Hi!
As an input, I have a single tabular file with several column as given in this example:
col1 col2 col3
1 red dog
2 red cat
3 blue cat
4 blue dog
5 green dog
I would like to create a collection from this single tab file. The collection consist into single datasets created from the input and split according to common column value.
As an example for column 2, the collection will look like:
Have you tried using this tool? Split file to dataset collection (link at ORG).
You could pre-filter the input, or do more rearrangement with the other collection tools as needed, but I think this operation should be possible. You can put all of that into your workflow for reuse.
We have some great guides about using data manipulation utilities. Most are the same as used command line, so searching the tool panel will find them, if that is something you are familiar with. If this is new to you, the tutorial guides can help you to get started.

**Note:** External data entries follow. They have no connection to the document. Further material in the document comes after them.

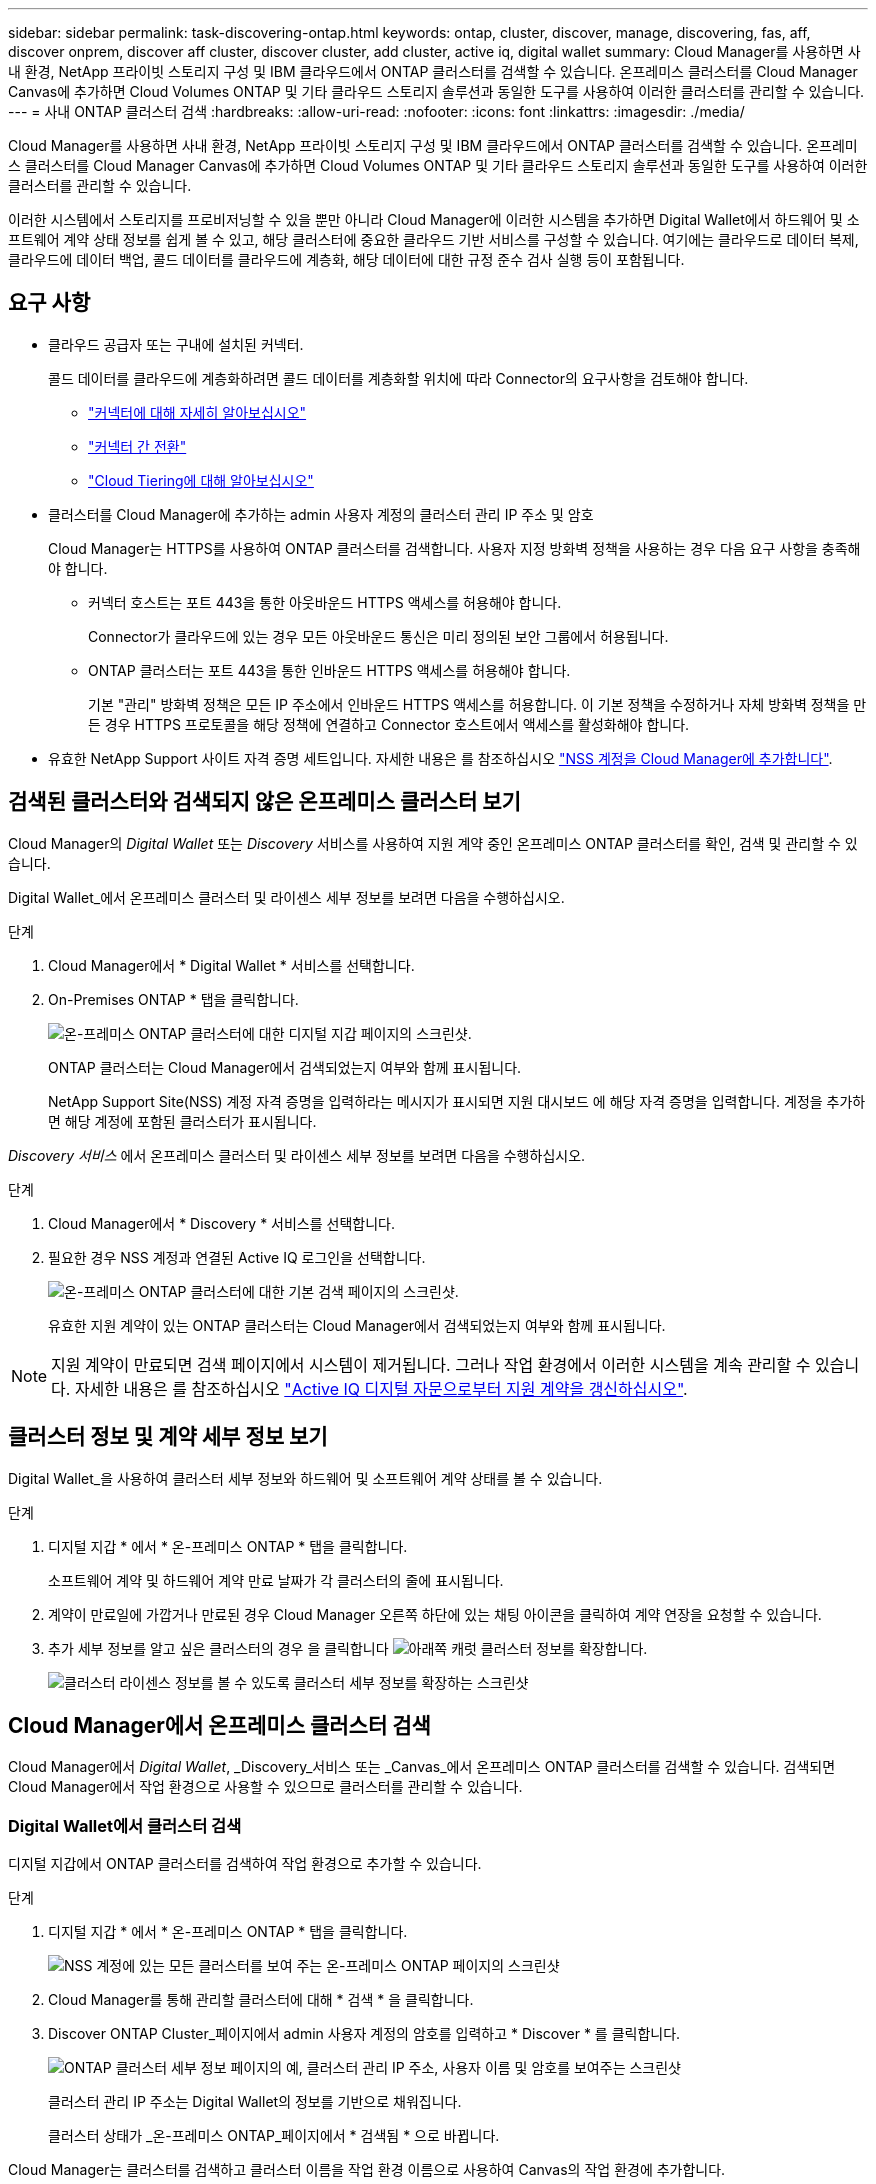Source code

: ---
sidebar: sidebar 
permalink: task-discovering-ontap.html 
keywords: ontap, cluster, discover, manage, discovering, fas, aff, discover onprem, discover aff cluster, discover cluster, add cluster, active iq, digital wallet 
summary: Cloud Manager를 사용하면 사내 환경, NetApp 프라이빗 스토리지 구성 및 IBM 클라우드에서 ONTAP 클러스터를 검색할 수 있습니다. 온프레미스 클러스터를 Cloud Manager Canvas에 추가하면 Cloud Volumes ONTAP 및 기타 클라우드 스토리지 솔루션과 동일한 도구를 사용하여 이러한 클러스터를 관리할 수 있습니다. 
---
= 사내 ONTAP 클러스터 검색
:hardbreaks:
:allow-uri-read: 
:nofooter: 
:icons: font
:linkattrs: 
:imagesdir: ./media/


Cloud Manager를 사용하면 사내 환경, NetApp 프라이빗 스토리지 구성 및 IBM 클라우드에서 ONTAP 클러스터를 검색할 수 있습니다. 온프레미스 클러스터를 Cloud Manager Canvas에 추가하면 Cloud Volumes ONTAP 및 기타 클라우드 스토리지 솔루션과 동일한 도구를 사용하여 이러한 클러스터를 관리할 수 있습니다.

이러한 시스템에서 스토리지를 프로비저닝할 수 있을 뿐만 아니라 Cloud Manager에 이러한 시스템을 추가하면 Digital Wallet에서 하드웨어 및 소프트웨어 계약 상태 정보를 쉽게 볼 수 있고, 해당 클러스터에 중요한 클라우드 기반 서비스를 구성할 수 있습니다. 여기에는 클라우드로 데이터 복제, 클라우드에 데이터 백업, 콜드 데이터를 클라우드에 계층화, 해당 데이터에 대한 규정 준수 검사 실행 등이 포함됩니다.



== 요구 사항

* 클라우드 공급자 또는 구내에 설치된 커넥터.
+
콜드 데이터를 클라우드에 계층화하려면 콜드 데이터를 계층화할 위치에 따라 Connector의 요구사항을 검토해야 합니다.

+
** https://docs.netapp.com/us-en/cloud-manager-setup-admin/concept-connectors.html["커넥터에 대해 자세히 알아보십시오"^]
** https://docs.netapp.com/us-en/cloud-manager-setup-admin/task-managing-connectors.html["커넥터 간 전환"^]
** https://docs.netapp.com/us-en/cloud-manager-tiering/concept-cloud-tiering.html["Cloud Tiering에 대해 알아보십시오"^]


* 클러스터를 Cloud Manager에 추가하는 admin 사용자 계정의 클러스터 관리 IP 주소 및 암호
+
Cloud Manager는 HTTPS를 사용하여 ONTAP 클러스터를 검색합니다. 사용자 지정 방화벽 정책을 사용하는 경우 다음 요구 사항을 충족해야 합니다.

+
** 커넥터 호스트는 포트 443을 통한 아웃바운드 HTTPS 액세스를 허용해야 합니다.
+
Connector가 클라우드에 있는 경우 모든 아웃바운드 통신은 미리 정의된 보안 그룹에서 허용됩니다.

** ONTAP 클러스터는 포트 443을 통한 인바운드 HTTPS 액세스를 허용해야 합니다.
+
기본 "관리" 방화벽 정책은 모든 IP 주소에서 인바운드 HTTPS 액세스를 허용합니다. 이 기본 정책을 수정하거나 자체 방화벽 정책을 만든 경우 HTTPS 프로토콜을 해당 정책에 연결하고 Connector 호스트에서 액세스를 활성화해야 합니다.



* 유효한 NetApp Support 사이트 자격 증명 세트입니다. 자세한 내용은 를 참조하십시오 https://docs.netapp.com/us-en/cloud-manager-setup-admin/task-adding-nss-accounts.html["NSS 계정을 Cloud Manager에 추가합니다"^].




== 검색된 클러스터와 검색되지 않은 온프레미스 클러스터 보기

Cloud Manager의 _Digital Wallet_ 또는 _Discovery_ 서비스를 사용하여 지원 계약 중인 온프레미스 ONTAP 클러스터를 확인, 검색 및 관리할 수 있습니다.

Digital Wallet_에서 온프레미스 클러스터 및 라이센스 세부 정보를 보려면 다음을 수행하십시오.

.단계
. Cloud Manager에서 * Digital Wallet * 서비스를 선택합니다.
. On-Premises ONTAP * 탭을 클릭합니다.
+
image:screenshot_digital_wallet_onprem_main.png["온-프레미스 ONTAP 클러스터에 대한 디지털 지갑 페이지의 스크린샷."]

+
ONTAP 클러스터는 Cloud Manager에서 검색되었는지 여부와 함께 표시됩니다.

+
NetApp Support Site(NSS) 계정 자격 증명을 입력하라는 메시지가 표시되면 지원 대시보드 에 해당 자격 증명을 입력합니다. 계정을 추가하면 해당 계정에 포함된 클러스터가 표시됩니다.



_Discovery 서비스_ 에서 온프레미스 클러스터 및 라이센스 세부 정보를 보려면 다음을 수행하십시오.

.단계
. Cloud Manager에서 * Discovery * 서비스를 선택합니다.
. 필요한 경우 NSS 계정과 연결된 Active IQ 로그인을 선택합니다.
+
image:screenshot_aiq_main_page.png["온-프레미스 ONTAP 클러스터에 대한 기본 검색 페이지의 스크린샷."]

+
유효한 지원 계약이 있는 ONTAP 클러스터는 Cloud Manager에서 검색되었는지 여부와 함께 표시됩니다.




NOTE: 지원 계약이 만료되면 검색 페이지에서 시스템이 제거됩니다. 그러나 작업 환경에서 이러한 시스템을 계속 관리할 수 있습니다. 자세한 내용은 를 참조하십시오 link:https://docs.netapp.com/us-en/active-iq/task_renew_support_contracts_for_your_systems.html["Active IQ 디지털 자문으로부터 지원 계약을 갱신하십시오"^].



== 클러스터 정보 및 계약 세부 정보 보기

Digital Wallet_을 사용하여 클러스터 세부 정보와 하드웨어 및 소프트웨어 계약 상태를 볼 수 있습니다.

.단계
. 디지털 지갑 * 에서 * 온-프레미스 ONTAP * 탭을 클릭합니다.
+
소프트웨어 계약 및 하드웨어 계약 만료 날짜가 각 클러스터의 줄에 표시됩니다.

. 계약이 만료일에 가깝거나 만료된 경우 Cloud Manager 오른쪽 하단에 있는 채팅 아이콘을 클릭하여 계약 연장을 요청할 수 있습니다.
. 추가 세부 정보를 알고 싶은 클러스터의 경우 을 클릭합니다 image:button_down_caret.png["아래쪽 캐럿"] 클러스터 정보를 확장합니다.
+
image:screenshot_digital_wallet_license_info.png["클러스터 라이센스 정보를 볼 수 있도록 클러스터 세부 정보를 확장하는 스크린샷"]





== Cloud Manager에서 온프레미스 클러스터 검색

Cloud Manager에서 _Digital Wallet_, _Discovery_서비스 또는 _Canvas_에서 온프레미스 ONTAP 클러스터를 검색할 수 있습니다. 검색되면 Cloud Manager에서 작업 환경으로 사용할 수 있으므로 클러스터를 관리할 수 있습니다.



=== Digital Wallet에서 클러스터 검색

디지털 지갑에서 ONTAP 클러스터를 검색하여 작업 환경으로 추가할 수 있습니다.

.단계
. 디지털 지갑 * 에서 * 온-프레미스 ONTAP * 탭을 클릭합니다.
+
image:screenshot_digital_wallet_clusters.png["NSS 계정에 있는 모든 클러스터를 보여 주는 온-프레미스 ONTAP 페이지의 스크린샷"]

. Cloud Manager를 통해 관리할 클러스터에 대해 * 검색 * 을 클릭합니다.
. Discover ONTAP Cluster_페이지에서 admin 사용자 계정의 암호를 입력하고 * Discover * 를 클릭합니다.
+
image:screenshot_discover_ontap_wallet.png["ONTAP 클러스터 세부 정보 페이지의 예, 클러스터 관리 IP 주소, 사용자 이름 및 암호를 보여주는 스크린샷"]

+
클러스터 관리 IP 주소는 Digital Wallet의 정보를 기반으로 채워집니다.

+
클러스터 상태가 _온-프레미스 ONTAP_페이지에서 * 검색됨 * 으로 바뀝니다.



Cloud Manager는 클러스터를 검색하고 클러스터 이름을 작업 환경 이름으로 사용하여 Canvas의 작업 환경에 추가합니다.

image:screenshot_onprem_cluster.png["Canvas의 온프레미스 ONTAP 클러스터 스크린샷"]

오른쪽 패널에서 이 클러스터에 대한 서비스를 활성화하여 클러스터에서 데이터를 복제하고, 클라우드에 데이터 계층화를 설정하고, 볼륨을 클라우드에 백업하며, 볼륨에 대한 규정 준수 검사를 실행할 수 있습니다. 새 볼륨을 생성하거나 System Manager를 실행하여 고급 작업을 수행할 수도 있습니다.



=== 검색 페이지에서 클러스터 검색

검색 페이지에서 ONTAP 클러스터를 검색하여 작업 환경으로 추가할 수 있습니다.

.단계
. Discovery * 페이지에서 * Cluster Inventory * 탭을 클릭합니다.
+
image:screenshot_aiq_clusters.png["NSS 계정에 있는 모든 클러스터를 보여 주는 검색 페이지 스크린샷"]

. Cloud Manager를 통해 관리할 클러스터에 대해 * 검색 * 을 클릭합니다.
. Choose a Location_page * On-Premises ONTAP * 가 미리 선택되어 있으므로 * Continue * 를 클릭합니다.
. ONTAP 클러스터 세부 정보 _ 페이지에서 admin 사용자 계정의 암호를 입력하고 * 추가 * 를 클릭합니다.
+
image:screenshot_discover_ontap.png["ONTAP 클러스터 세부 정보 페이지의 예, 클러스터 관리 IP 주소, 사용자 이름 및 암호를 보여주는 스크린샷"]

+
클러스터 관리 IP 주소는 Active IQ의 정보를 기반으로 채워집니다.

. Details & Credentials_ 페이지에서 클러스터 이름이 작업 환경 이름으로 추가되므로 * Go * 를 클릭합니다.


Cloud Manager는 클러스터를 검색하고 클러스터 이름을 작업 환경 이름으로 사용하여 Canvas의 작업 환경에 추가합니다.

오른쪽 패널에서 이 클러스터에 대한 서비스를 활성화하여 클러스터에서 데이터를 복제하고, 클라우드에 데이터 계층화를 설정하고, 볼륨을 클라우드에 백업하며, 볼륨에 대한 규정 준수 검사를 실행할 수 있습니다. 새 볼륨을 생성하거나 System Manager를 실행하여 고급 작업을 수행할 수도 있습니다.



=== Canvas 페이지에서 클러스터를 검색하는 중입니다

ONTAP 클러스터를 검색하고 Canvas 페이지에서 이를 작업 환경으로 추가할 수 있습니다. 이 단계는 클러스터가 현재 지원 계약이 없기 때문에 Digital Wallet 또는 Discovery 페이지에 나열되지 않은 경우에 사용할 수 있습니다.

.단계
. Canvas 페이지에서 * 작업 환경 추가 * 를 클릭하고 * 온-프레미스 ONTAP * 를 선택합니다.
. 메시지가 표시되면 연결선을 만듭니다.
+
자세한 내용은 위의 링크를 참조하십시오.

. ONTAP 클러스터 세부 정보 _ 페이지에서 클러스터 관리 IP 주소, admin 사용자 계정의 암호를 입력하고 * 추가 * 를 클릭합니다.
+
image:screenshot_discover_ontap.png["ONTAP 클러스터 세부 정보 페이지의 예, 클러스터 관리 IP 주소, 사용자 이름 및 암호를 보여주는 스크린샷"]

. Details & Credentials_페이지에서 작업 환경의 이름과 설명을 입력한 다음 * Go * 를 클릭합니다.


Cloud Manager는 클러스터를 검색하고 Canvas의 작업 환경에 추가합니다.

오른쪽 패널에서 이 클러스터에 대한 서비스를 활성화하여 클러스터에서 데이터를 복제하고, 클라우드에 데이터 계층화를 설정하고, 볼륨을 클라우드에 백업하며, 볼륨에 대한 규정 준수 검사를 실행할 수 있습니다. 새 볼륨을 생성하거나 System Manager를 실행하여 고급 작업을 수행할 수도 있습니다.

The Split tool is included in several tutorials, too. Find those linked at the bottom of the tool form, also here → Split file: to dataset collection
You have a nice puzzle to solve but I think this is definitely possible! If you get stuck, you can share back the file, your workflow, and the history with the current outputs, and we can try to give some more specific tips.
Hi @jennaj,
thanks for your nice and comprehensive answer!
While searching for the split file to dataset collection, it actually appeared also the Split to Group tool which is exaclty doing what I need
Thank you for all the training matherial, I will troughly check it!